1. ORGANIZATION AND COMPANY BACKGROUND

        Except as otherwise indicated, references to the "Company," "Universal American," "we," "our," and "us" are to Universal American Corp., a Delaware corporation, and its subsidiaries.

        Universal American, through our family of healthcare companies, provides health benefits to people covered by Medicare. We are dedicated to working collaboratively with healthcare professionals, especially primary care physicians, in order to improve the health and well-being of those we serve and reduce healthcare costs.

        Through our health plans and insurance subsidiary, we sell Medicare Coordinated Care Plan products in Texas, which we call HMOs, and sell Medicare Coordinated Care products in New York and Maine that are built around contracted networks of providers, which we call PPOs and Medicare Advantage Network private fee-for-service products, known as PFFS Plans. Our Medicare Advantage plans currently serve approximately 119,500 members, including 72,100 members in our Texas HMOs and 47,400 members in upstate New York and Maine.

        Our subsidiary, Collaborative Health Systems, LLC, also known as CHS, works with physicians and other healthcare professionals to operate Accountable Care Organizations, or ACOs, under the Medicare Shared Savings Program, or MSSP and Next Generation ACO Model. We currently have sixteen MSSP ACOs in ten states previously approved for participation in the program by the Centers for Medicare & Medicaid Services, known as CMS and two Next Generation ACOs operating in Texas and Maryland/Virginia. Based on data provided by CMS, these ACOs currently include approximately 5,200 participating providers with approximately 221,800 assigned Medicare fee-for-service beneficiaries, both within and outside our current Medicare Advantage footprint. CHS provides these ACOs with care coordination, analytics and reporting, technology and other administrative capabilities to enable participating providers to deliver better care and lower healthcare costs for their Medicare fee-for-service beneficiaries. The Company provides funding to CHS to support the operating activities of CHS and the ACOs.
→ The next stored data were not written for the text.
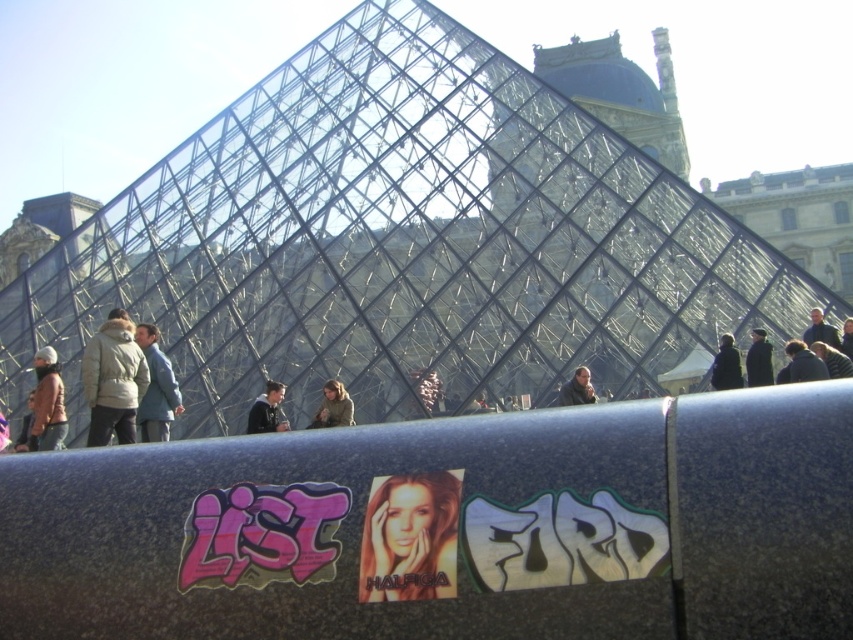
You are standing in front of the large glass pyramid structure at the museum. You notice a dark blue jacket at right. Where exactly is the dark blue jacket located in relation to the pyramid?

The dark blue jacket at right is located at point 0.570 on the x axis and 0.940 on the y axis relative to the pyramid structure.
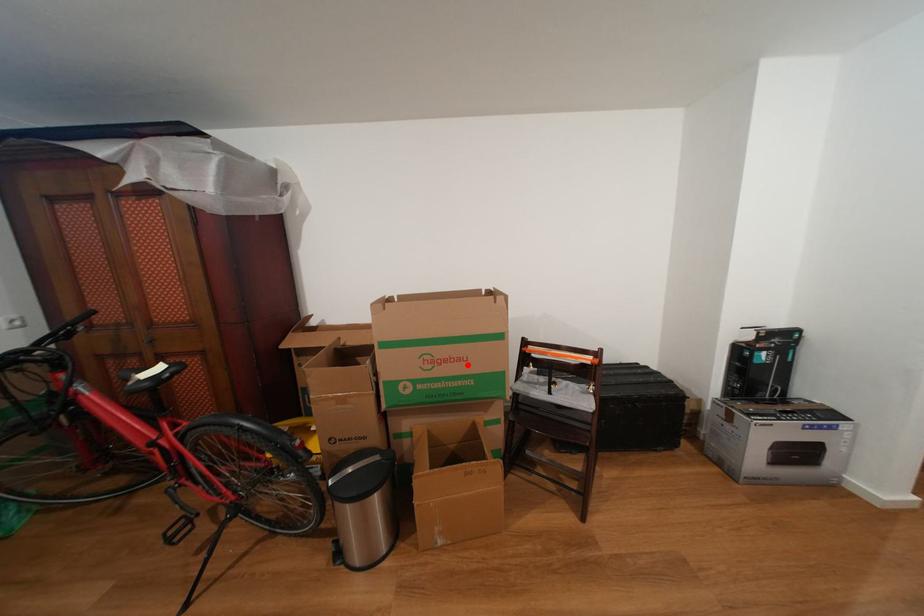
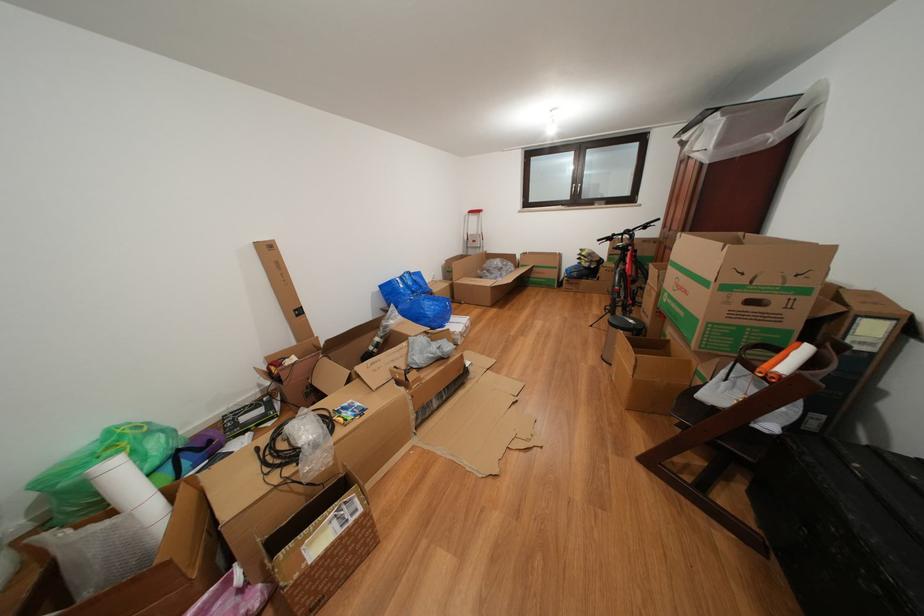
The point at the highlighted location is marked in the first image. Where is the corresponding point in the second image?

(694, 297)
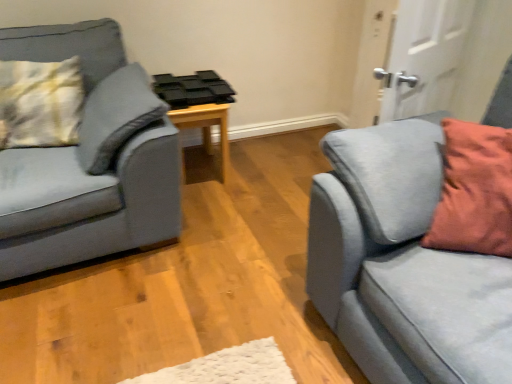
Question: Can you confirm if black plastic tray at center is smaller than yellow-green textured pillow at left?

Choices:
 (A) yes
 (B) no

Answer: (B)

Question: From a real-world perspective, is black plastic tray at center positioned under yellow-green textured pillow at left based on gravity?

Choices:
 (A) no
 (B) yes

Answer: (B)

Question: From the image's perspective, is black plastic tray at center located beneath yellow-green textured pillow at left?

Choices:
 (A) yes
 (B) no

Answer: (A)

Question: Considering the relative sizes of black plastic tray at center and yellow-green textured pillow at left in the image provided, is black plastic tray at center thinner than yellow-green textured pillow at left?

Choices:
 (A) no
 (B) yes

Answer: (A)

Question: Is black plastic tray at center bigger than yellow-green textured pillow at left?

Choices:
 (A) no
 (B) yes

Answer: (B)

Question: From the image's perspective, does black plastic tray at center appear higher than yellow-green textured pillow at left?

Choices:
 (A) yes
 (B) no

Answer: (B)

Question: Can you confirm if black plastic tray at center is taller than velvet grey couch at left, the second studio couch in the right-to-left sequence?

Choices:
 (A) no
 (B) yes

Answer: (A)

Question: Is velvet grey couch at left, placed as the first studio couch when sorted from left to right, at the back of black plastic tray at center?

Choices:
 (A) no
 (B) yes

Answer: (A)

Question: Is black plastic tray at center positioned behind velvet grey couch at left, the second studio couch in the right-to-left sequence?

Choices:
 (A) no
 (B) yes

Answer: (B)

Question: Is black plastic tray at center at the right side of velvet grey couch at left, the second studio couch in the right-to-left sequence?

Choices:
 (A) yes
 (B) no

Answer: (A)

Question: Does black plastic tray at center have a larger size compared to velvet grey couch at left, placed as the first studio couch when sorted from left to right?

Choices:
 (A) no
 (B) yes

Answer: (A)

Question: Is black plastic tray at center surrounding velvet grey couch at left, the second studio couch in the right-to-left sequence?

Choices:
 (A) no
 (B) yes

Answer: (A)

Question: From a real-world perspective, is yellow-green textured pillow at left located beneath white matte door at upper right?

Choices:
 (A) no
 (B) yes

Answer: (B)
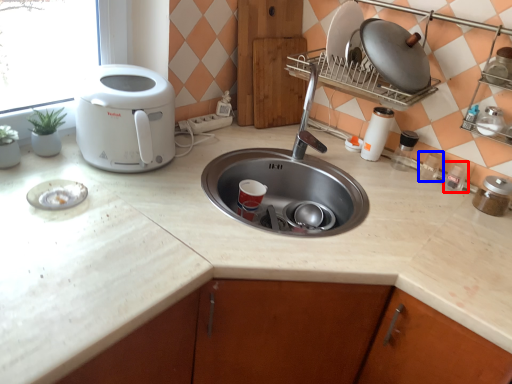
Question: Which point is further to the camera, appliance (highlighted by a red box) or appliance (highlighted by a blue box)?

Choices:
 (A) appliance
 (B) appliance

Answer: (B)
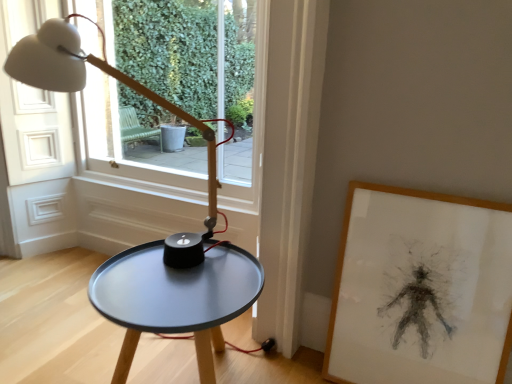
Locate an element on the screen. This screenshot has height=384, width=512. free point above matte black table at center (from a real-world perspective) is located at coordinates (190, 284).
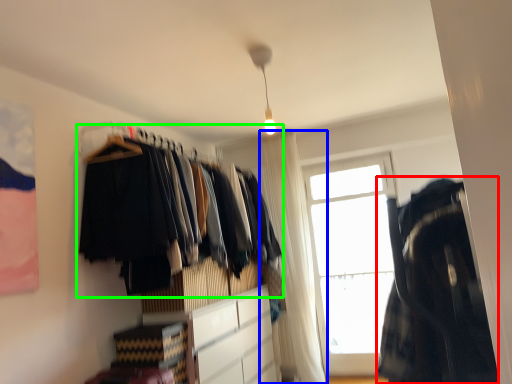
Question: Considering the real-world distances, which object is farthest from clothing (highlighted by a red box)? curtain (highlighted by a blue box) or closet (highlighted by a green box)?

Choices:
 (A) curtain
 (B) closet

Answer: (A)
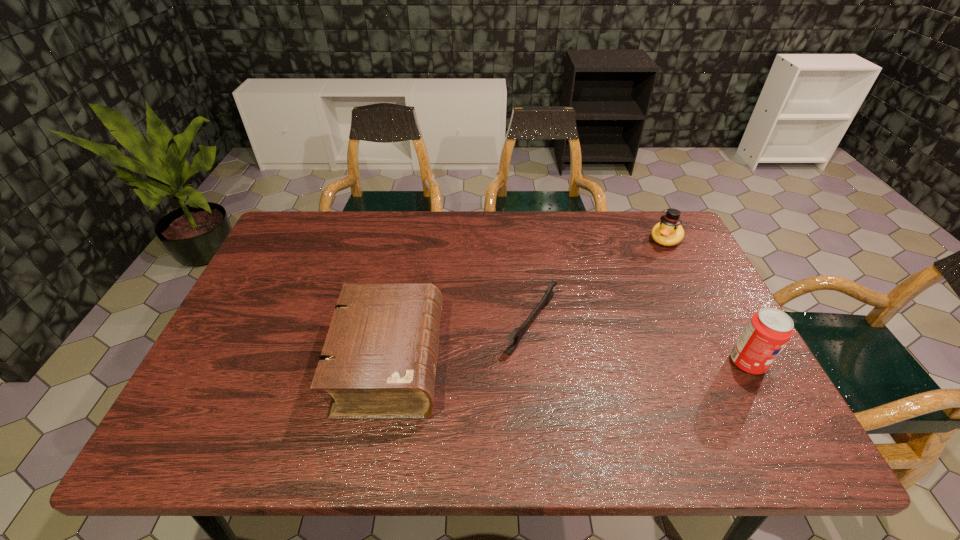
Where is `the leftmost object`? This screenshot has height=540, width=960. the leftmost object is located at coordinates (379, 360).

Where is `soda can`? soda can is located at coordinates (768, 331).

Find the location of a particular element. wrench is located at coordinates (516, 334).

Locate an element on the screen. The height and width of the screenshot is (540, 960). the shortest object is located at coordinates (516, 334).

You are a GUI agent. You are given a task and a screenshot of the screen. Output one action in this format:
    pyautogui.click(x=<x>, y=<y>)
    Task: Click on the duck
    
    Given the screenshot: What is the action you would take?
    pyautogui.click(x=668, y=232)

The height and width of the screenshot is (540, 960). I want to click on vacant space located on the spine side of the Bible, so click(x=578, y=363).

Image resolution: width=960 pixels, height=540 pixels. I want to click on free location located on the open ends of the shortest object, so click(x=705, y=410).

Where is `vacant space located 0.200m on the open ends of the shortest object`? This screenshot has width=960, height=540. vacant space located 0.200m on the open ends of the shortest object is located at coordinates (637, 379).

Where is `free space located 0.330m on the open ends of the shortest object`? The height and width of the screenshot is (540, 960). free space located 0.330m on the open ends of the shortest object is located at coordinates (695, 406).

You are a GUI agent. You are given a task and a screenshot of the screen. Output one action in this format:
    pyautogui.click(x=<x>, y=<y>)
    Task: Click on the free location located 0.180m on the front-facing side of the farthest object
    This screenshot has height=540, width=960.
    Given the screenshot: What is the action you would take?
    pos(636,280)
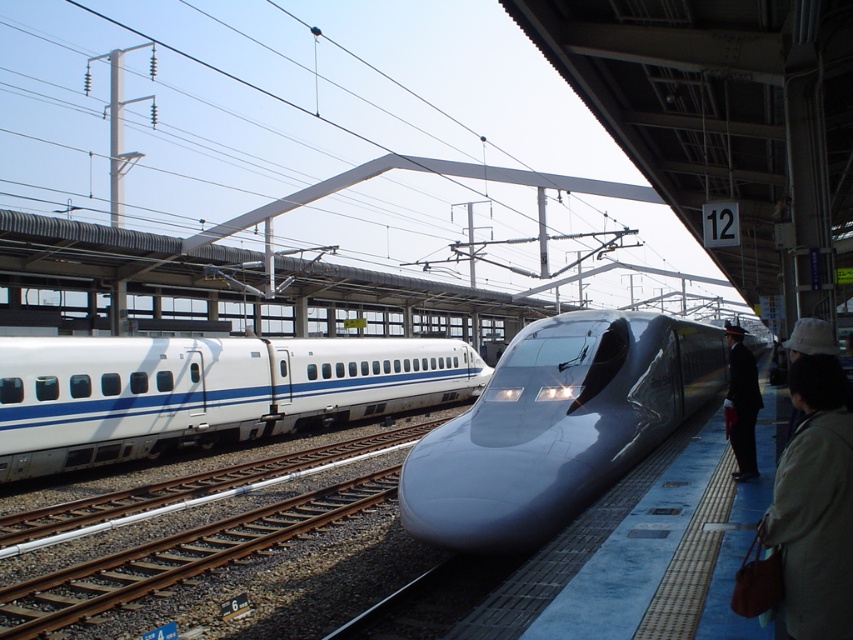
Does white glossy train at center lie in front of beige fabric coat at lower right?

No, it is not.

Which of these two, white glossy train at center or beige fabric coat at lower right, stands taller?

Standing taller between the two is white glossy train at center.

Measure the distance between point (x=154, y=396) and camera.

A distance of 56.53 feet exists between point (x=154, y=396) and camera.

You are a GUI agent. You are given a task and a screenshot of the screen. Output one action in this format:
    pyautogui.click(x=<x>, y=<y>)
    Task: Click on the white glossy train at center
    
    Given the screenshot: What is the action you would take?
    pyautogui.click(x=206, y=392)

Is glossy metallic train at center wider than dark suit at platform right?

Correct, the width of glossy metallic train at center exceeds that of dark suit at platform right.

Locate an element on the screen. Image resolution: width=853 pixels, height=640 pixels. glossy metallic train at center is located at coordinates (556, 426).

Who is more distant from viewer, (526, 413) or (740, 390)?

Point (526, 413)

What are the coordinates of `glossy metallic train at center` in the screenshot? It's located at (556, 426).

The height and width of the screenshot is (640, 853). What do you see at coordinates (556, 426) in the screenshot? I see `glossy metallic train at center` at bounding box center [556, 426].

Looking at this image, can you confirm if glossy metallic train at center is taller than white glossy train at center?

Yes, glossy metallic train at center is taller than white glossy train at center.

Between point (672, 323) and point (241, 416), which one is positioned behind?

The point (241, 416) is more distant.

Identify the location of glossy metallic train at center. (556, 426).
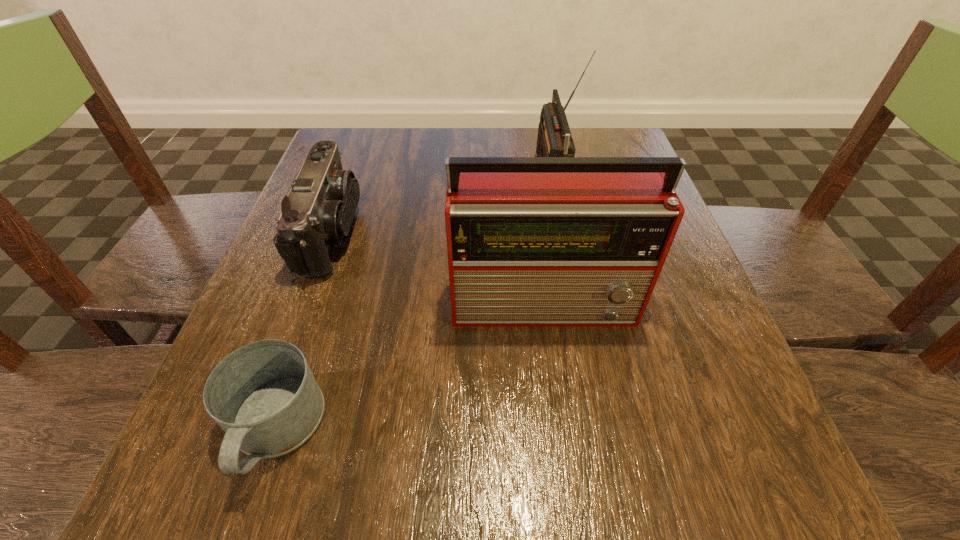
Where is `the farther radio receiver`? This screenshot has height=540, width=960. the farther radio receiver is located at coordinates (554, 139).

The image size is (960, 540). Identify the location of the nearer radio receiver. (532, 241).

The image size is (960, 540). Identify the location of camcorder. (318, 212).

Where is `the shortest object`? the shortest object is located at coordinates (264, 396).

I want to click on the nearest object, so click(x=264, y=396).

The width and height of the screenshot is (960, 540). I want to click on vacant region located 0.240m on the front-facing side of the farther radio receiver, so click(433, 173).

What are the coordinates of `free spot located 0.290m on the front-facing side of the farther radio receiver` in the screenshot? It's located at (411, 173).

Where is `free point located on the front-facing side of the farther radio receiver`? The width and height of the screenshot is (960, 540). free point located on the front-facing side of the farther radio receiver is located at coordinates (472, 173).

Locate an element on the screen. The height and width of the screenshot is (540, 960). free location located on the front-facing side of the nearer radio receiver is located at coordinates (560, 389).

Where is `blank space located on the front-facing side of the third tallest object`? Image resolution: width=960 pixels, height=540 pixels. blank space located on the front-facing side of the third tallest object is located at coordinates (559, 232).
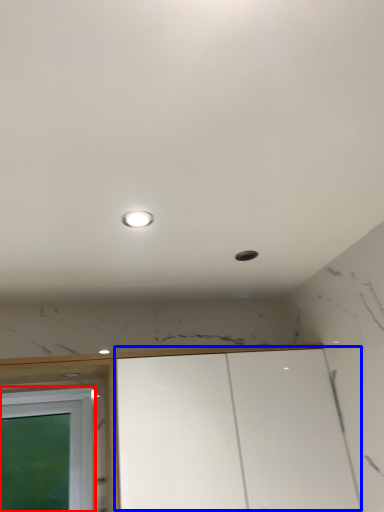
Question: Which point is closer to the camera, window (highlighted by a red box) or cabinetry (highlighted by a blue box)?

Choices:
 (A) window
 (B) cabinetry

Answer: (B)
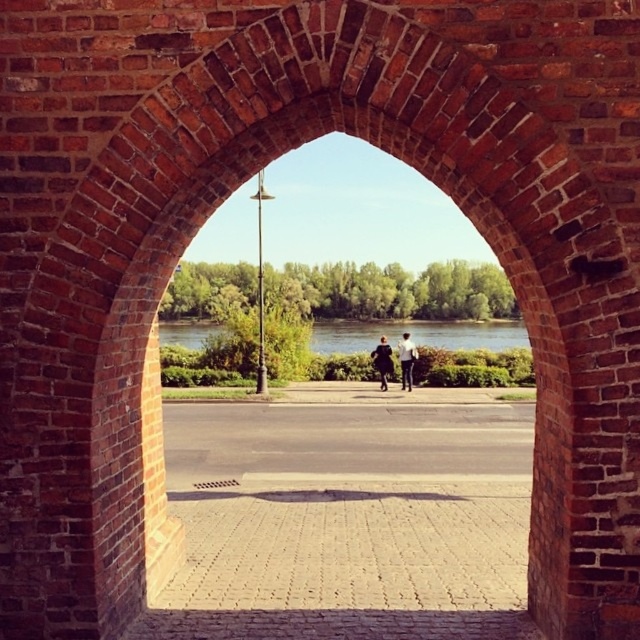
You are standing in front of the brick archway and see a dark gray fabric coat at center. Where is the point at coordinate [406,360] located?

The point at coordinate [406,360] is located on the dark gray fabric coat at center.

You are standing in front of the brick archway and notice two points marked on the ground. One is at coordinates point (404, 348) and the other at point (404, 353). If you were to walk towards the pathway leading to the water, which point would you step on first?

Point (404, 353) would be stepped on first because it is in front of point (404, 348) according to the spatial description provided.

You are standing in front of the brick archway and notice a dark gray fabric coat at center and light blue jeans at center. Which item is closer to you?

The dark gray fabric coat at center is closer to you since it is further to the viewer than the light blue jeans at center.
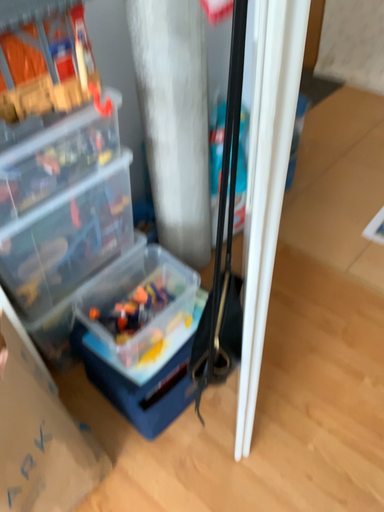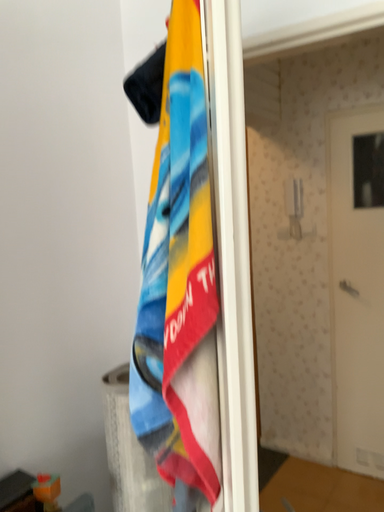
Question: How did the camera likely rotate when shooting the video?

Choices:
 (A) rotated upward
 (B) rotated downward

Answer: (A)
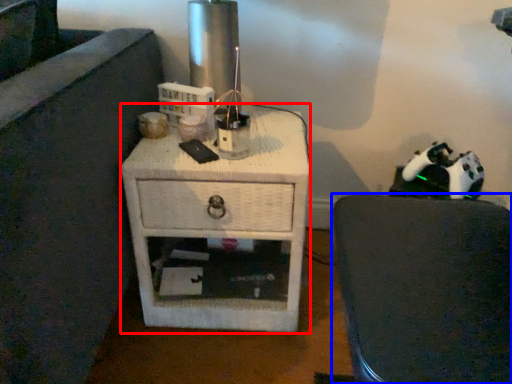
Question: Which object is further to the camera taking this photo, nightstand (highlighted by a red box) or furniture (highlighted by a blue box)?

Choices:
 (A) nightstand
 (B) furniture

Answer: (A)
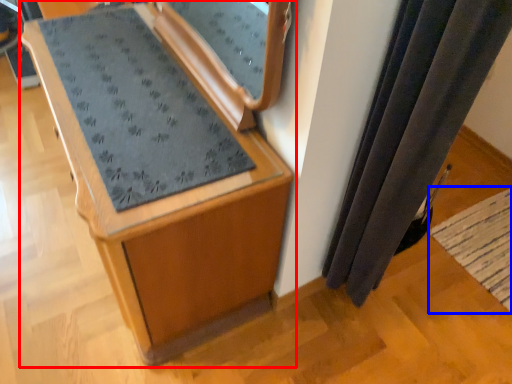
Question: Which object appears closest to the camera in this image, furniture (highlighted by a red box) or mat (highlighted by a blue box)?

Choices:
 (A) furniture
 (B) mat

Answer: (A)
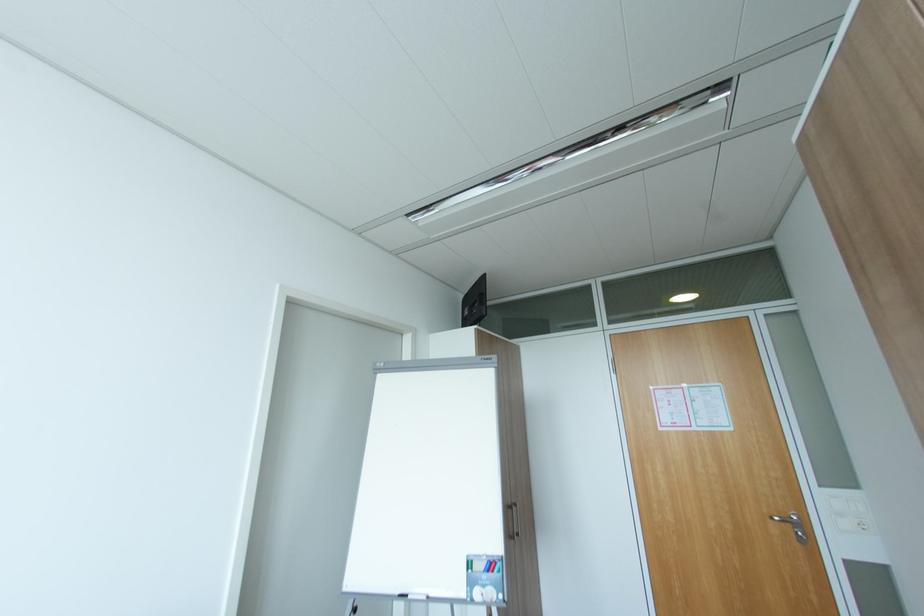
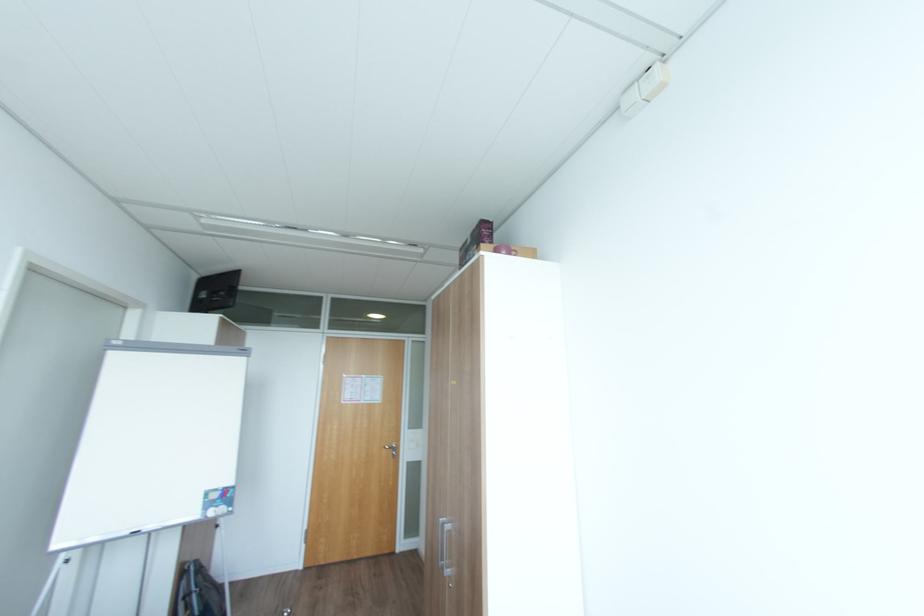
Where in the second image is the point corresponding to point 783,517 from the first image?

(392, 448)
        On November 17, 2016, we entered into a definitive agreement with WellCare Health Plans, Inc. ("WellCare") under which WellCare will acquire Universal American in an all cash transaction valued at $10.00 per share of common stock. We refer to this transaction throughout this Form 10-K as the "Sale Transaction." On December 30, 2016, the request for early termination of the waiting period under the Hart-Scott-Rodino Antitrust Improvements Act (HSR Act) was approved. In addition, on February 16, 2017, our stockholders approved the Sale Transaction. WellCare and the Company are pursuing the remaining regulatory approvals from regulatory agencies in Texas and New York. The Sale Transaction is expected to close in the second quarter of 2017, subject to the receipt of regulatory approvals and other customary closing conditions.

        On August 3, 2016 we completed the sale of our Traditional Insurance business to Nassau Reinsurance Group Holdings, L.P. ("Nassau Re"). Under the terms of the agreement, Nassau Re acquired all of the shares of Constitution Life Insurance Company ("Constitution Life") and The Pyramid Life Insurance Company ("Pyramid"), as well as the Traditional Insurance business written by American Progressive Life & Health Insurance Company of New York ("Progressive") on a 100% coinsurance basis. As of December 31, 2015, we determined that our Traditional Insurance business should be classified as held for sale and reported as discontinued operations. Consequently, the related assets and liabilities were adjusted to fair value as of December 31, 2015 based on the estimated net amounts realizable upon sale and for all periods presented were classified as assets and liabilities of discontinued operations in our consolidated balance sheets. The related operating results and cash flows are reported in discontinued operations in our consolidated financial statements. At December 31, 2016, assets of discontinued operations include reinsurance recoverables and cash and investments held in connection with the reinsurance treaty with Nassau Re and liabilities of discontinued operations include insurance reserves and claims payable and a liability to Nassau Re for funds held. See Note 21—Discontinued Operations for further details.

        On August 1, 2016, we completed the sale of our subsidiary, Today's Options of New York, Inc., ("TONY") which operates the Total Care Medicaid Plan, to Molina Healthcare, Inc. ("Molina"). As of June 30, 2016, we determined that our Medicaid business should be classified as held for sale and reported as discontinued operations. Consequently, the related assets and liabilities were reclassified as assets and liabilities of discontinued operations in our consolidated balance sheets for all periods presented. The related operating results and cash flows are reported in discontinued operations in our consolidated financial statements. See Note 21—Discontinued Operations for further details.

        On May 1, 2015, we sold our APS Healthcare domestic subsidiaries and we sold our APS Healthcare Puerto Rico subsidiaries on February 4, 2015 and these businesses are reported as discontinued operations. As a result, the related assets and liabilities for APS Healthcare have been reclassified as assets and liabilities of discontinued operations in our consolidated balance sheets and the related operating results and cash flows are reported in discontinued operations in our consolidated financial statements for all periods presented. See Note 21—Discontinued Operations for further details.